==== KUTIPAN ====
Perlukah Majelis Ulama Punya Lembaga Khusus AI & Crypto?
Ketika dunia berubah begitu cepat—dengan hadirnya kecerdasan buatan dan mata uang digital—umat Islam dihadapkan pada tantangan baru dalam bidang muamalah dan etika.
Kita tidak lagi bicara soal halal-haram dalam makanan saja, tapi kini menyentuh soal “apakah AI yang meniru suara ulama bisa menyesatkan?” atau “apakah transaksi crypto bisa masuk kategori gharar?”
Teknologi Berlari, Fatwa Tertinggal?
Hari ini, anak muda bisa membuat AI yang berbicara seperti ustaz. Seseorang bisa menyalin suara seorang kiai ternama, lalu memanipulasi konten dakwah. Di sisi lain, crypto kian populer di kalangan umat, padahal banyak belum paham mana koin yang syar’i dan mana yang spekulatif.
Sayangnya, fatwa-fatwa yang membahas hal ini masih terbatas. Padahal, tantangan digital terus berkembang setiap minggu, bukan tiap tahun.
==== DATA MENTAH ====
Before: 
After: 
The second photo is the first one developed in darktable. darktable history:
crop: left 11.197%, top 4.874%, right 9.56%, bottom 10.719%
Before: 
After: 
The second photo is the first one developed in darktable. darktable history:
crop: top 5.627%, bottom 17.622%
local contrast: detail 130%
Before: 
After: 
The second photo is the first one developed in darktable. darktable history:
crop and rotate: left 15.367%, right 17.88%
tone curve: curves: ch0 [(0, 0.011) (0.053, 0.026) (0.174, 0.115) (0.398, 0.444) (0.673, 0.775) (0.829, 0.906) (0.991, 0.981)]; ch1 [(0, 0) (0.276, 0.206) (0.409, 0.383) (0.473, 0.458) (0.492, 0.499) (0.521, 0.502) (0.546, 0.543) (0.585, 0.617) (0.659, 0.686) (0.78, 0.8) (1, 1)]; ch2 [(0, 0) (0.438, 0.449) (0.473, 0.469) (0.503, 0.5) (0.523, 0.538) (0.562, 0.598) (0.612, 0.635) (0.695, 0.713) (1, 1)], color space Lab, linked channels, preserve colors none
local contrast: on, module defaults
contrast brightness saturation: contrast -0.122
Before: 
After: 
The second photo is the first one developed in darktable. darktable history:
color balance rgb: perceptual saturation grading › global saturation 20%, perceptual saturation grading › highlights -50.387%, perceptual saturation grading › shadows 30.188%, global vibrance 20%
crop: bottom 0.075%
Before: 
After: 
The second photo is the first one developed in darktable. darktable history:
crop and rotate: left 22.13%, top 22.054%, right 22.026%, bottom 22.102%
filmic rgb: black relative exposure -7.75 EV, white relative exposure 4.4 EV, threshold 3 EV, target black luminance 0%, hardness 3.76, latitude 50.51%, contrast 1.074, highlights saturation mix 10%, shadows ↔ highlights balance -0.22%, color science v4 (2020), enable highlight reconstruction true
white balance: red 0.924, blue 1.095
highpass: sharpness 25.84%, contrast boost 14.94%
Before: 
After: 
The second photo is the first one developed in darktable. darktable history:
====
#### [PERMINTAAN]
Tolong tentukan apakah tiap pernyataan berikut sesuai dengan kutipan, jawab ya atau tidak, lalu salin kata-kata penentunya persis dari kutipan. (a) Fatwa yang membahas AI dan crypto sudah banyak. (b) Tantangan digital berkembang setiap minggu. (c) Crypto makin populer di kalangan umat.

#### [HASIL]
(a) Tidak: "fatwa-fatwa yang membahas hal ini masih terbatas"
(b) Ya: "tantangan digital terus berkembang setiap minggu, bukan tiap tahun"
(c) Ya: "crypto kian populer di kalangan umat"